Rainbow at Reddick Bight, August 2006

Rainbow at Reddick Bight, August 2006
(Bay to the north of Ramah)

Grand River Trappers

Here is a passage about the old Grand River trappers in Labrador that I am frequently making reference to. It always struck me as an amazing story (and a good reason why not to get a haircut!!!) But just as amazing as surviving the disaster in the rapids is the nonchalance with which Goudie and Michelin pick-up and walk home whereas the rest of us would have been dead from hypothermia!

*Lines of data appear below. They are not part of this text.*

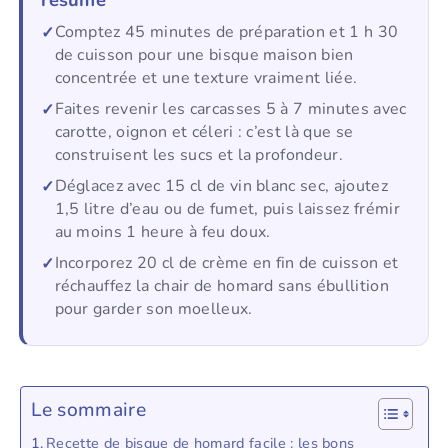
Comptez 45 minutes de préparation et 1 h 30
de cuisson pour une bisque maison bien
concentrée et une texture vraiment liée.
Faites revenir les carcasses 5 à 7 minutes avec
carotte, oignon et céleri : c’est là que se
construisent les sucs et la profondeur.
Déglacez avec 15 cl de vin blanc sec, ajoutez
1,5 litre d’eau ou de fumet, puis laissez frémir
au moins 1 heure à feu doux.
Incorporez 20 cl de crème en fin de cuisson et
réchauffez la chair de homard sans ébullition
pour garder son moelleux.
Le sommaire
Recette de bisque de homard facile : les bons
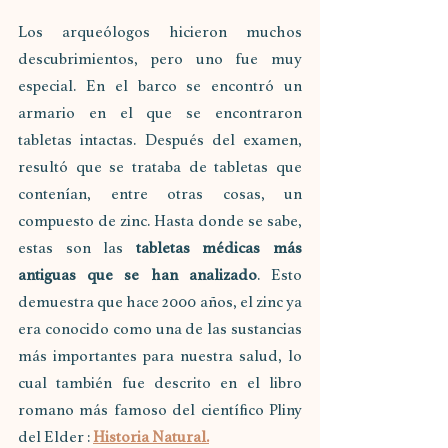
Los arqueólogos hicieron muchos 
descubrimientos, pero uno fue muy 
especial. En el barco se encontró un 
armario en el que se encontraron 
tabletas intactas. Después del examen, 
resultó que se trataba de tabletas que 
contenían, entre otras cosas, un 
compuesto de zinc. Hasta donde se sabe, 
estas son las 
tabletas médicas más 
antiguas que se han analizado
. Esto 
demuestra que hace 2000 años, el zinc ya 
era conocido como una de las sustancias 
más importantes para nuestra salud, lo 
cual también fue descrito en el libro 
romano más famoso del científico Pliny 
del Elder : 
Historia Natural.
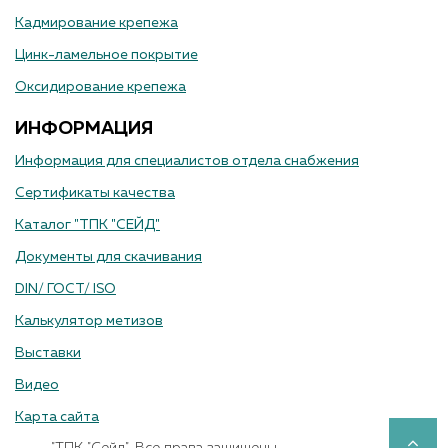
Кадмирование крепежа
Цинк-ламельное покрытие
Оксидирование крепежа
ИНФОРМАЦИЯ
Информация для специалистов отдела снабжения
Сертификаты качества
Каталог "ТПК "СЕЙД"
Документы для скачивания
DIN/ ГОСТ/ ISO
Калькулятор метизов
Выставки
Видео
Карта сайта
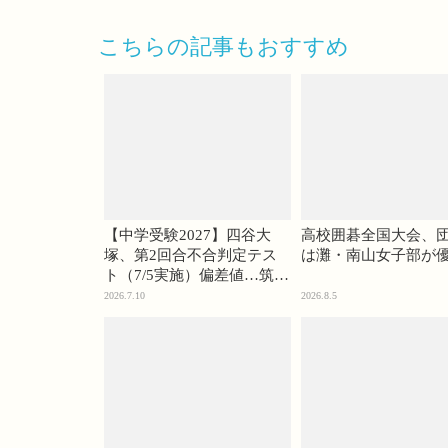
こちらの記事もおすすめ
【中学受験2027】四谷大
高校囲碁全国大会、
塚、第2回合不合判定テス
は灘・南山女子部が
ト（7/5実施）偏差値…筑駒
74・桜蔭70＜PR＞
2026.7.10
2026.8.5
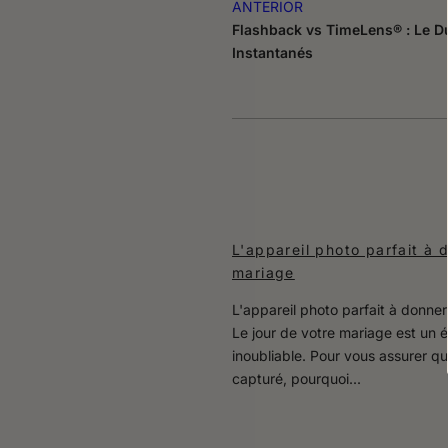
ANTERIOR
Flashback vs TimeLens® : Le D
Instantanés
L'appareil photo parfait à 
mariage
L'appareil photo parfait à donner
Le jour de votre mariage est un
inoubliable. Pour vous assurer qu
capturé, pourquoi...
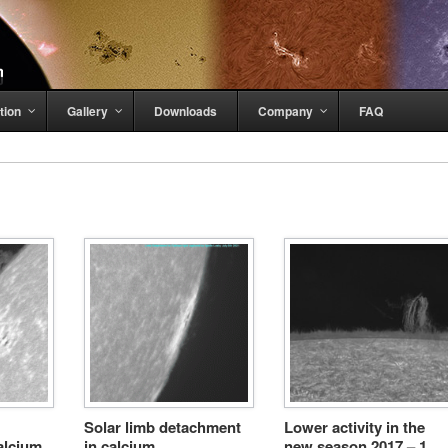
tion
Gallery
Downloads
Company
FAQ
Solar limb detachment
Lower activity in the
alcium
in calcium
new season 2017 – 1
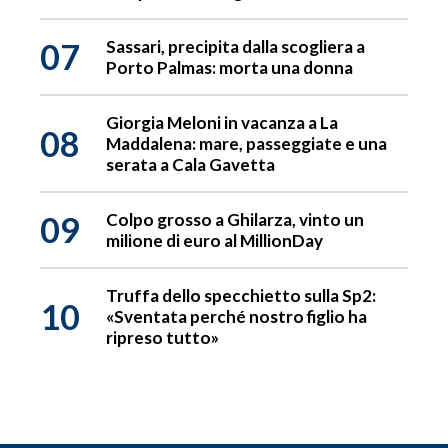
07
Sassari, precipita dalla scogliera a
Porto Palmas: morta una donna
Giorgia Meloni in vacanza a La
08
Maddalena: mare, passeggiate e una
serata a Cala Gavetta
09
Colpo grosso a Ghilarza, vinto un
milione di euro al MillionDay
Truffa dello specchietto sulla Sp2:
10
«Sventata perché nostro figlio ha
ripreso tutto»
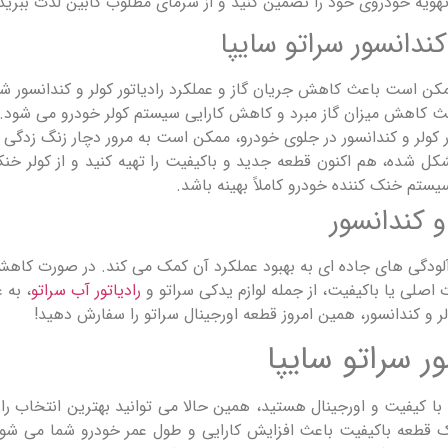
 تهویه خودروی خود را تضمین کنید و از سرمای مطلوب کابین لذت ببرید
کندانسور سراتو سایپا
مکن است باعث کاهش جریان گاز و عملکرد رادیاتور کولر و کندانسور شو
باعث کاهش میزان گاز مبرد و کاهش کارایی سیستم کولر خودرو می شود.
ور کولر و کندانسور در جلوی خودرو، ممکن است به مرور دچار زنگ زدگی ش
 مشکل شده، هم اکنون قطعه جدید و باکیفیت را تهیه کنید و از کولر خ
یستم خنک کننده خودرو کاملاً بهینه باشد.
و کندانسور
 و آلودگی های جاده ای به بهبود عملکرد آن کمک می کند. در صورت کاهش 
 اصلی یا باکیفیت، از جمله لوازم یدکی سراتو و
رادیاتور آب سراتو
، به 
ر و کندانسور، همین امروز قطعه اورجینال سراتو را سفارش دهید!
ور سراتو سایپا
با کیفیت و اورجینال هستید، همین حالا می توانید بهترین انتخاب را د
قطعه باکیفیت باعث افزایش کارایی و طول عمر خودرو شما می شود. ما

If the hunting is good they may stay out till after the thaw or they may strike up their traps in April and sledge out on the last of the ice. In either case it is a dangerous business. The old ice is worn by the current underneath as much as it is melted above by the sun, and often it gives no sign of its fragility until it gives way and deposits the unwary traveller in the swift flowing water beneath. Yet the first wild water after the break-up is more dangerous still. Quite suddenly the dams of snow and ice are broken and the river comes bounding down triumphant, sweeping with it tree trunks and pans of ice in an almost continuous rapid from the plateau to the sea. It is admittedly dangerous to navigate such waters especially with a valuable cargo of furs, but the good hunting is over and the trappers must get home quickly or waste their time in the woods. They know the river so well that, theoretically at least, they can get ashore in time and make a portage around the worst places; but sometimes their impatience overcomes their discretion. On one occasion Sam Goudie and John Michelin were racing home after a very long and successful season in the woods. They were both expert canoe men and could steer their way among the white eddies of the worst rapid, so they chose the river where most men would have gone ashore. They came round a corner and, just in front of them, the river swirled under a ledge of still unbroken ice. Goudie, who was kneeling in the bow, managed to jump on to the ice, but John Michelin had forced his legs under the tarpaulin which was lashed above the load and could not move in time. Goudie caught him by his long hair and jerked him to safety as the canoe disappeared beneath them with all their food and two thousand dollars’ worth of furs. They got home without much hardship, but they were poor men until the next season was over. pp.38-39
J. M. Scott (1933) The Land that God Gave Cain: an Account of H.G. Watkin’s Expedition to Labrador, 1928-1929. Chatto and Windus: London.